Archaeologists discovered a 5,000-year-old temple in the Andean Highlands of Peru that implies religion already was a highly sophisticated and organized institution for the natives of that time. This former place of worship is one of the earliest and best-known pre-Columbian sites. While many people think ancient religions were more open and less institutional, the findings at this site suggest the opposite.
Inscriptions suggest that this complex was open to only the elite members of society, people from lower strata would feel a deep sense of spiritual "unworthiness," which made them vulnerable to exploitation.
Experts propose this site also could be the place where humanity first discovered the powers of organized religion, according to World Religion News.
Chavin de Huantar lies in a narrow valley in the high Andes, 10,500 feet above sea level. The temple can't be seen until one is in it. The dramatic, vertical landscape is assumed to be a carefully chosen location due to its architecture. The bottom of the valley, where two rivers meet, dominates the flat land around it, and would have attracted visitors from miles around, reports BBC.
The complex is not really a structure, but a labyrinth of subterranean mazes and tunnels that boast of very highly refined and sophisticated level of scientific knowledge and advancement. Built purposely at a dangerous spot where chances of flooding were very frequent, some people now believe the complex was intended to remind pilgrims that the forces of nature or the gods were far superior to the power of man.
Inside the temple is where many believe the system started of having powerful intermediaries, the priests, who would stand between the almighty gods and the powerless human beings. Exposed granite stonework is adorned with art. The structure has been built with an excellent use of sound effects, hydraulics, light effects, mirrors and other such executions are too phenomenal for those times. Naturally, as the priests could use these factors to create surreal effects, the people would feel that these are magical occurrences happening through the divine powers of the priests.

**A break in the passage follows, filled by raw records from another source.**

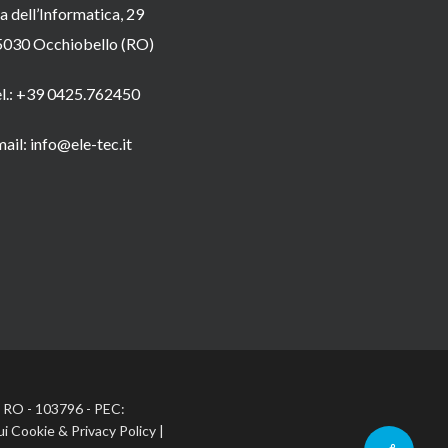
a dell’Informatica, 29
5030 Occhiobello (RO)
el.: +39 0425.762450
ail: info@ele-tec.it
A: RO - 103796 - PEC:
ui Cookie
&
Privacy Policy
|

The temple, now protected as a UNESCO World Heritage Site, is thought to have first been occupied around 5,000 years ago, becoming a cultural center for people living in ancient Peru in about 1,000 BC.
"Chavin was built in a risky spot, in a highly flood-prone location," said John Rick, associate professor of anthropology, Stanford. "They were aware of the risk of floods and they built towards these risks and not away from them. The monumentality was not only to impress visitors but also to tell them that the creators were capable of challenging nature successfully. And they did very well with it."

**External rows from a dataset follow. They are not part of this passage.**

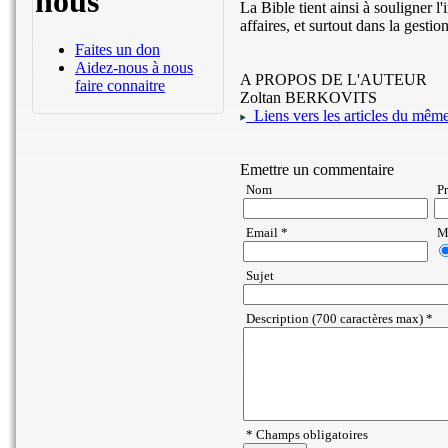
nous
La Bible tient ainsi à souligner l
affaires, et surtout dans la gesti
Faites un don
Aidez-nous à nous
A PROPOS DE L'AUTEUR
faire connaitre
Zoltan BERKOVITS
Liens vers les articles du même 
Emettre un commentaire
Nom
P
Email *
Ma
Sujet
Description (700 caractères max) *
* Champs obligatoires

Lost in a labyrinth of underground tunnels lit by sunlight, adorned with stone carvings that appear to roar and brushed by water that rushed up to meet them, visitors would have been completely disoriented by the experience. "It was a convincing system," said Rick.
"And it pushed the innovation of advanced technology. They were using hydraulics, acoustics, mirrors, psychoactive drugs. They made water dance and sing by its motion through canals. The creators of the temple were pushing their scientific understanding forwards. This is a way of showing off but in a very serious - cultic - sense."
Evidence, in the form of objects found on-site, indicates visitors came to the temple from as far away as 310 miles, "which at the time would be an extraordinary distance to travel," said Rick. "This leads us to think the people that came here were important figures. This was a cult for the secondary elite who were now emerging and for whom Chavin fit very well in their world view."
Rick thinks there were eight to 20 major cult centers in the central Andes competing with each other for followers.
"The things that were built into the site to make it impressive then, still are impressive now. When we walk into the site to excavate, the feelings of awe and privilege and fascination is not purely of our own invention. We're still getting the message from these priests 3,000 years ago," shared Rick. "It emphasizes common ideas. We're not different from humans 3,000 years ago. When you put something in the ground or on the ground, the ceremonies keep going on. Just not in ways they could ever have dreamed of."